Logan was in the army, where he played baseball, in the latter portions of World War II. He was honorably discharged. While Logan was playing for the minor league Milwaukee Brewers on June 25, 1951, Kansas City Blues catcher Clint Courtney hit him in the face with an elbow while sliding hard into second base, knocking Logan's front two teeth out.

==Career==
Logan debuted for the Braves in 1951. In 1953, around the time he became an everyday starter, he married Dorothy Ahlmeyer. She lived until 1989 and they had three sons.

Logan had one of his best seasons in 1955, playing in all 154 games, batting .297, leading the league with 37 doubles, and finishing 11th in Most Valuable Player voting. He received his first of four All-Star selections that year. In the 1957 World Series, Logan hit the first home run of the series in a Game 2 victory over the New York Yankees.

Traded to the Pittsburgh Pirates in June 1961 for Gino Cimoli, Logan played in no more than 81 games for the Pirates before they released him following the 1963 season.

In a 13-season career, Logan was a lifetime .268 batter with 93 home runs and 547 RBIs in 1503 games. He has a total of 651 career runs scored and 19 stolen bases. He accumulated 216 doubles and 41 triples with a total of 1407 hits in 5244 career at bats. After his major league career, Logan played one season in Japan for the Nankai Hawks in 1964, where he became the first player to win both a World Series and a Japan Series.

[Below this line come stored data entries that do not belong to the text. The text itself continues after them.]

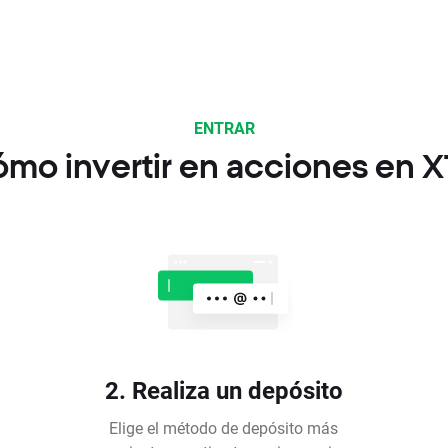
ENTRAR
mo invertir en acciones en 
2. Realiza un depósito
Elige el método de depósito más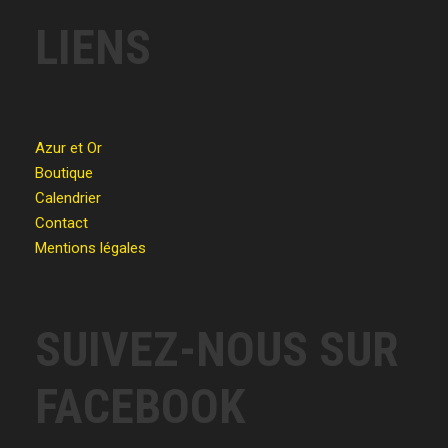
LIENS
Azur et Or
Boutique
Calendrier
Contact
Mentions légales
SUIVEZ-NOUS SUR
FACEBOOK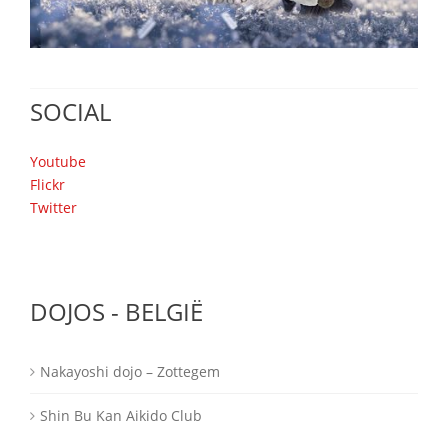
SOCIAL
Youtube
Flickr
Twitter
DOJOS - BELGIË
Nakayoshi dojo – Zottegem
Shin Bu Kan Aikido Club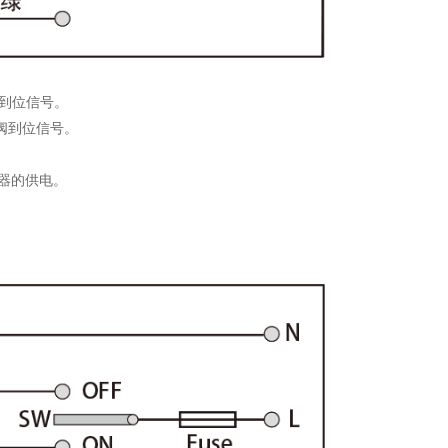
阀到位信号。
开阀到位信号。
器的供电。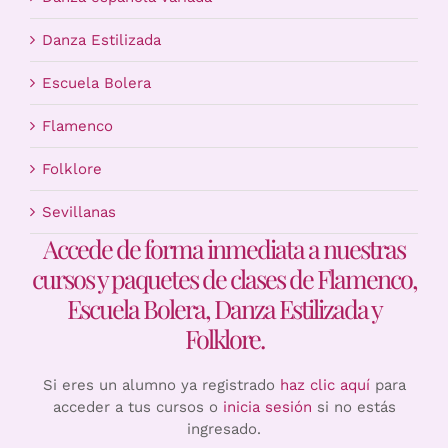
Danza Estilizada
Escuela Bolera
Flamenco
Folklore
Sevillanas
Accede de forma inmediata a nuestras
cursos y paquetes de clases de Flamenco,
Escuela Bolera, Danza Estilizada y
Folklore.
Si eres un alumno ya registrado
haz clic aquí
para
acceder a tus cursos o
inicia sesión
si no estás
ingresado.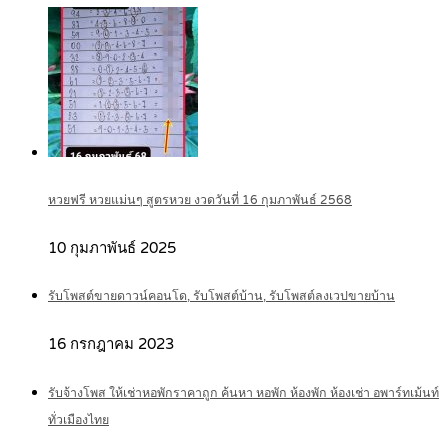
หวยฟรี หวยแม่นๆ สูตรหวย งวดวันที่ 16 กุมภาพันธ์ 2568
10 กุมภาพันธ์ 2025
รับโพสต์ขายดาวน์คอนโด, รับโพสต์บ้าน, รับโพสต์ลงเวปขายบ้าน
16 กรกฎาคม 2023
รับจ้างโพส ให้เช่าหอพักราคาถูก ค้นหา หอพัก ห้องพัก ห้องเช่า อพาร์ทเม้นท์
ทั่วเมืองไทย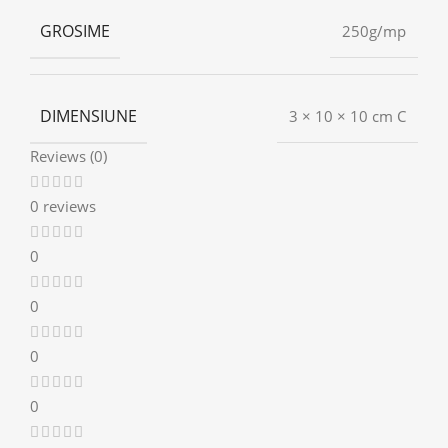
GROSIME
250g/mp
DIMENSIUNE
3 × 10 × 10 cm C
Reviews (0)
0 reviews
0
0
0
0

Pitcher Sal Maglie described Logan as a fastball hitter.

==Later life==
After he retired, Logan lived in Milwaukee. He was involved in the founding of the Milwaukee Braves Historical Association, and he often visited Miller Park for Brewers games. He died at a hospital in Milwaukee on August 9, 2013, age 87. He had suffered from problems with his circulation and his kidneys late in life, and he required a wheelchair. An infection was a contributing factor in his death.